Data ▸
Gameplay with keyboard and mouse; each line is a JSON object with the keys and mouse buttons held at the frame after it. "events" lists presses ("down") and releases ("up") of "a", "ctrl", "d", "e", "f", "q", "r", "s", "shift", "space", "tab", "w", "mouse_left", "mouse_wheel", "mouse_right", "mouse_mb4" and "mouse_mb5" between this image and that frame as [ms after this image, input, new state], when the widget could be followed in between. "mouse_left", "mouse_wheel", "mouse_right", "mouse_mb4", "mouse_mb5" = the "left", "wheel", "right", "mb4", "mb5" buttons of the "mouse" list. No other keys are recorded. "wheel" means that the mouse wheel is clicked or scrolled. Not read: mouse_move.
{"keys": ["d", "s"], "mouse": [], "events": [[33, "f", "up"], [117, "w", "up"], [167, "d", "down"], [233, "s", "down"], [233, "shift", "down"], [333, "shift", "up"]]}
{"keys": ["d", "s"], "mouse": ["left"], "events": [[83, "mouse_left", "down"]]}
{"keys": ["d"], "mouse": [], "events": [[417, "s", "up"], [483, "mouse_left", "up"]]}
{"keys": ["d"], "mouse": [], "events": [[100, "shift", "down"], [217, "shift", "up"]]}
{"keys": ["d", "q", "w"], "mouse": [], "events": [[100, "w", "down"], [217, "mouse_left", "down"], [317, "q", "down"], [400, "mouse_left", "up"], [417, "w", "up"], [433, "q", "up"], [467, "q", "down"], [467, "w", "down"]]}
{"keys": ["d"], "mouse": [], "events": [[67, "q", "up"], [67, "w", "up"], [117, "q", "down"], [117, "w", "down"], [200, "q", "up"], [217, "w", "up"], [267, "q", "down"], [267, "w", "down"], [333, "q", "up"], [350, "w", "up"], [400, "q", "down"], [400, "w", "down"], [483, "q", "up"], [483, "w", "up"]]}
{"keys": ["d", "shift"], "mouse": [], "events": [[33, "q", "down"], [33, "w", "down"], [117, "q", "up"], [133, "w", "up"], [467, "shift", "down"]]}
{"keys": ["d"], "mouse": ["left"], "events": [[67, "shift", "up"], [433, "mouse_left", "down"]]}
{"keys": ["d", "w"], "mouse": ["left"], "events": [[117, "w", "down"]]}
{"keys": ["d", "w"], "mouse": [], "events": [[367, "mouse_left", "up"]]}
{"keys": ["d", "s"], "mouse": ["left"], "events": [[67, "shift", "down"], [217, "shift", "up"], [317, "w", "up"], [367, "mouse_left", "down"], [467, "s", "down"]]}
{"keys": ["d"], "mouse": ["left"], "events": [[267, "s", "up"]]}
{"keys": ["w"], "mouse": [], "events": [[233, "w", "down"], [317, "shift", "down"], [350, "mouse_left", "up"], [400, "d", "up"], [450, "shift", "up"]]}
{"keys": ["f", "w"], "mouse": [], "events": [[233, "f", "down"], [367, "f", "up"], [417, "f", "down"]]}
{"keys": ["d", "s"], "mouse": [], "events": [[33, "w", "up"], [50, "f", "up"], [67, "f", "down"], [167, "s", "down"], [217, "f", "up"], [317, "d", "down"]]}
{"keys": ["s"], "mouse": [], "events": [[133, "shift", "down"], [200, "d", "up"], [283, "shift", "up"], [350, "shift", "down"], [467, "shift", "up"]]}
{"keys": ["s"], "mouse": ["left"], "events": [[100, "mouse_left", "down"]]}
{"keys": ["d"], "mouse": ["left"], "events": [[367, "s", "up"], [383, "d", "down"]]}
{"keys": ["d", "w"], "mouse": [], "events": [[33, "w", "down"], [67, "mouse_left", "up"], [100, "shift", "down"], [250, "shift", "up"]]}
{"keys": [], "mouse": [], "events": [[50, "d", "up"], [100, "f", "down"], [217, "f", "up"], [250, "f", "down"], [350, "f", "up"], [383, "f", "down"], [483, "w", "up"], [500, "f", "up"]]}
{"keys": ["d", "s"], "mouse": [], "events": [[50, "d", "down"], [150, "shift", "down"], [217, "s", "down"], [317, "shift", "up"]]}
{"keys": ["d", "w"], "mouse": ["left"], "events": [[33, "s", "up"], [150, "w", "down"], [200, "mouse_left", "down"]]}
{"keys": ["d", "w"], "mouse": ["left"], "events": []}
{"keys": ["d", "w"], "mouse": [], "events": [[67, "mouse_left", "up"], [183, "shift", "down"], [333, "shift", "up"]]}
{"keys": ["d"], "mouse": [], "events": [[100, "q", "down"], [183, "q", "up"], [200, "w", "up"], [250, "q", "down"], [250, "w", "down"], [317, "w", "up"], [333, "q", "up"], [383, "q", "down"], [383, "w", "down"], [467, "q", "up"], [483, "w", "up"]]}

Task objective ▸ Return the material in full, exactly as shown.

Answer space ▸
Gameplay with keyboard and mouse; each line is a JSON object with the keys and mouse buttons held at the frame after it. "events" lists presses ("down") and releases ("up") of "a", "ctrl", "d", "e", "f", "q", "r", "s", "shift", "space", "tab", "w", "mouse_left", "mouse_wheel", "mouse_right", "mouse_mb4" and "mouse_mb5" between this image and that frame as [ms after this image, input, new state], when the widget could be followed in between. "mouse_left", "mouse_wheel", "mouse_right", "mouse_mb4", "mouse_mb5" = the "left", "wheel", "right", "mb4", "mb5" buttons of the "mouse" list. No other keys are recorded. "wheel" means that the mouse wheel is clicked or scrolled. Not read: mouse_move.
{"keys": ["d", "s"], "mouse": [], "events": [[33, "f", "up"], [117, "w", "up"], [167, "d", "down"], [233, "s", "down"], [233, "shift", "down"], [333, "shift", "up"]]}
{"keys": ["d", "s"], "mouse": ["left"], "events": [[83, "mouse_left", "down"]]}
{"keys": ["d"], "mouse": [], "events": [[417, "s", "up"], [483, "mouse_left", "up"]]}
{"keys": ["d"], "mouse": [], "events": [[100, "shift", "down"], [217, "shift", "up"]]}
{"keys": ["d", "q", "w"], "mouse": [], "events": [[100, "w", "down"], [217, "mouse_left", "down"], [317, "q", "down"], [400, "mouse_left", "up"], [417, "w", "up"], [433, "q", "up"], [467, "q", "down"], [467, "w", "down"]]}
{"keys": ["d"], "mouse": [], "events": [[67, "q", "up"], [67, "w", "up"], [117, "q", "down"], [117, "w", "down"], [200, "q", "up"], [217, "w", "up"], [267, "q", "down"], [267, "w", "down"], [333, "q", "up"], [350, "w", "up"], [400, "q", "down"], [400, "w", "down"], [483, "q", "up"], [483, "w", "up"]]}
{"keys": ["d", "shift"], "mouse": [], "events": [[33, "q", "down"], [33, "w", "down"], [117, "q", "up"], [133, "w", "up"], [467, "shift", "down"]]}
{"keys": ["d"], "mouse": ["left"], "events": [[67, "shift", "up"], [433, "mouse_left", "down"]]}
{"keys": ["d", "w"], "mouse": ["left"], "events": [[117, "w", "down"]]}
{"keys": ["d", "w"], "mouse": [], "events": [[367, "mouse_left", "up"]]}
{"keys": ["d", "s"], "mouse": ["left"], "events": [[67, "shift", "down"], [217, "shift", "up"], [317, "w", "up"], [367, "mouse_left", "down"], [467, "s", "down"]]}
{"keys": ["d"], "mouse": ["left"], "events": [[267, "s", "up"]]}
{"keys": ["w"], "mouse": [], "events": [[233, "w", "down"], [317, "shift", "down"], [350, "mouse_left", "up"], [400, "d", "up"], [450, "shift", "up"]]}
{"keys": ["f", "w"], "mouse": [], "events": [[233, "f", "down"], [367, "f", "up"], [417, "f", "down"]]}
{"keys": ["d", "s"], "mouse": [], "events": [[33, "w", "up"], [50, "f", "up"], [67, "f", "down"], [167, "s", "down"], [217, "f", "up"], [317, "d", "down"]]}
{"keys": ["s"], "mouse": [], "events": [[133, "shift", "down"], [200, "d", "up"], [283, "shift", "up"], [350, "shift", "down"], [467, "shift", "up"]]}
{"keys": ["s"], "mouse": ["left"], "events": [[100, "mouse_left", "down"]]}
{"keys": ["d"], "mouse": ["left"], "events": [[367, "s", "up"], [383, "d", "down"]]}
{"keys": ["d", "w"], "mouse": [], "events": [[33, "w", "down"], [67, "mouse_left", "up"], [100, "shift", "down"], [250, "shift", "up"]]}
{"keys": [], "mouse": [], "events": [[50, "d", "up"], [100, "f", "down"], [217, "f", "up"], [250, "f", "down"], [350, "f", "up"], [383, "f", "down"], [483, "w", "up"], [500, "f", "up"]]}
{"keys": ["d", "s"], "mouse": [], "events": [[50, "d", "down"], [150, "shift", "down"], [217, "s", "down"], [317, "shift", "up"]]}
{"keys": ["d", "w"], "mouse": ["left"], "events": [[33, "s", "up"], [150, "w", "down"], [200, "mouse_left", "down"]]}
{"keys": ["d", "w"], "mouse": ["left"], "events": []}
{"keys": ["d", "w"], "mouse": [], "events": [[67, "mouse_left", "up"], [183, "shift", "down"], [333, "shift", "up"]]}
{"keys": ["d"], "mouse": [], "events": [[100, "q", "down"], [183, "q", "up"], [200, "w", "up"], [250, "q", "down"], [250, "w", "down"], [317, "w", "up"], [333, "q", "up"], [383, "q", "down"], [383, "w", "down"], [467, "q", "up"], [483, "w", "up"]]}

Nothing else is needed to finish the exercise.